O esfíngico Egipto…

Oração de crentes muçulmanos na praça Tahrir [Março 2011]


O papel que tem sido desempenhado pelas Forças Armadas egípcias no regime de transição, depois da queda de Mubarak, continua envolto em muitas dúvidas e pejado de contradições.
O Conselho Militar tem o compromisso público de entregar o poder à sociedade civil, através de um processo eleitoral, que passa pela revisão da Constituição.

Tal situação não é tranquilizadora. De facto, todo o percurso histórico dos militares e o seu insofismável envolvimento na política e na economia, durante os consulados de Sadat/Mubarak, não os credencia como uma ponte fiável para a transição entre a ditadura e a democracia.


A revisão da Constituição votada [com aprovação de 77% dos eleitores] introduz alterações pontuais, alterando 9 artigos: duração do mandato presidencial, qualificação dos candidatos à presidência, superintendência judicial da eleição, nomeação do vice-presidente e a declaração de situação de emergência. Uma alteração significativa é a que reduz de 6 para 4 anos o mandato do presidente do país, que agora só pode ser reeleito uma vez, o que mostra a vontade de o povo precaver-se contra novas [outras] longevidades de permanência no poder de cliques políticas e/ou político-militares e uma vontade de uma maior - e mais assídua - participação popular em todos os processos eleitorais.

Mas o actual processo de revisão não tocou num assunto essencial para o Ocidente e para alguns sectores da sociedade egípcia que se envolveram nos protestos na praça Tahrir. Trata-se do artº. 2 da Constituição egípcia onde se estabelece que a Sharia (a lei islâmica) é a fonte principal de toda a legislação…


Na verdade, esmorece nesta difícil barreira a instável aliança entre alguns quadros [intermédios] das forças armadas e sectores da população que, como corrolário da insurreição, defendem um País laico.
Formalmente, a Constituição encontra-se suspensa, o Parlamento dissolvido e o País viverá sob manu militari até às próximas eleições. E será o novo parlamento que criará uma comissão de 100 membros para redigir a nova Constituição, no prazo de seis meses.


A principal questão – da nova constituição – gravitará à volta do 2º. artigo constitucional. Isto é, sobre a existência de um Estado laico e da sua compatibilidade com a fórmula de a lei islâmica continuar a ser a fonte e a “inspiração" de toda a legislação para a sociedade civil.

A Irmandade Muçulmana, o mais influente movimento islamita daquele país, anunciou a criação de um partido político na sua dependência.

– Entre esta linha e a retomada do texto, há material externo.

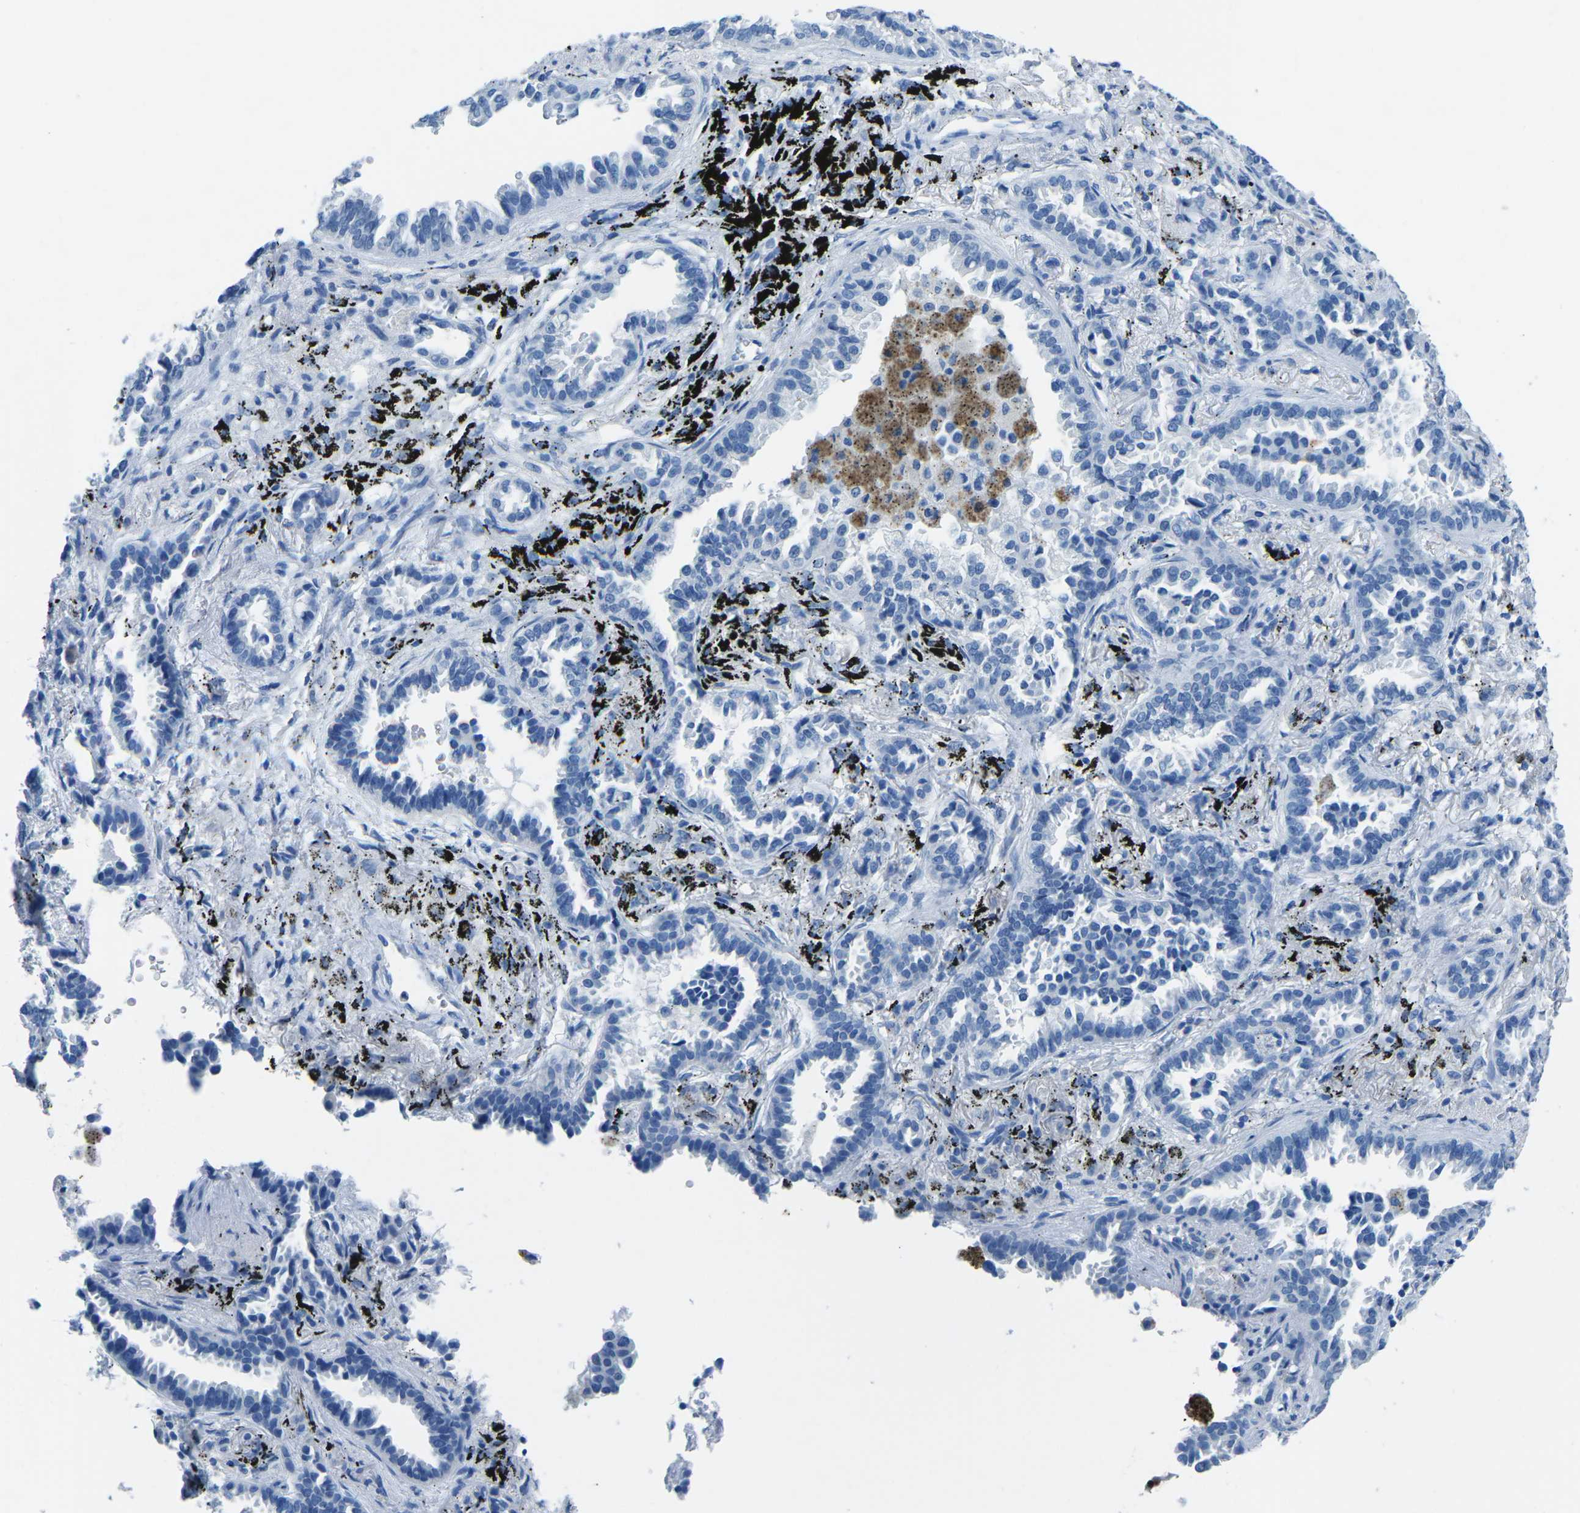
{"staining": {"intensity": "negative", "quantity": "none", "location": "none"}, "tissue": "lung cancer", "cell_type": "Tumor cells", "image_type": "cancer", "snomed": [{"axis": "morphology", "description": "Normal tissue, NOS"}, {"axis": "morphology", "description": "Adenocarcinoma, NOS"}, {"axis": "topography", "description": "Lung"}], "caption": "A high-resolution photomicrograph shows immunohistochemistry staining of adenocarcinoma (lung), which demonstrates no significant positivity in tumor cells.", "gene": "MYH8", "patient": {"sex": "male", "age": 59}}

O novo partido chama-se Partido da Liberdade e da Justiça, será civil e não teocrático [no anúncio dos dirigentes da Irmandade], e pretende participar [parcialmente] nas próximas eleições legislativas de Setembro. link
O novo partido da Liberdade e da Justiça, é um passo positivo no contexto da construção da democracia [uma democracia de partidos] mas, todavia, não esclarece cabalmente a sua posição sobre o carácter laico do Estado. Prefere a fórmula “não teocrático”.


Significará isto – tão somente - que o Egipto não pretende ser um novo Irão? Então, qual o futuro modelo constitucional egipcio?


Voltamos à controvérsia sobre a viabilidade da existência de “democracias islâmicas”. E aos "seus" modelos na Turquia, na Indonésia ou no Bangladesh.

Neste momento, é difícil ignorar uma profunda polarização religiosa da sociedade egípcia: os 77% dos votantes nas emendas constitucionais já efectuadas sentiram a necessidade de assegurar o artº. 2 da Constituição. Os eleitores que votaram contra terão sido a minoria de católicos [coptas] e, na generalidade, estratos da sociedade que se batem pela laicidade do Estado.
De certo modo o regresso à histórica percepção transmitida por Tocqueville – em pleno séc. XIX - sobre a fusão, no seio dos canones islamistas, entre os poderes religioso e político. Facto que, no seu entender, conduziria, invariavelmente, ao despotismo.

Aqui residirá o real impasse político do Egipto pós-Mubarak. Na verdade, a grande exigência da insurreição egípcia - eleições livres - pode ser prematura. Em primeiro lugar, será necessário desenvolver o processo democrático. As eleições serão, deste modo, o culminar desse processo e não o seu “acidente” precursor.

Comentários

Os Poderosos que governam o Mundo, sabem muito bem quão necessário é
o ópio das Religiões para manter o
Povo ajoelhado e submisso.Daí a
razão de figurar nos chamados
Direitos Humanos a liberdade das
crenças religiosas e a liberdade dos seus Padres que se dizem Vigários de Deus mas aliados dos
Poderosos,poderem continuar Vigarizando as populações quer seja
no mundo muçulmano ou no mundo biblico-judaico-cristão.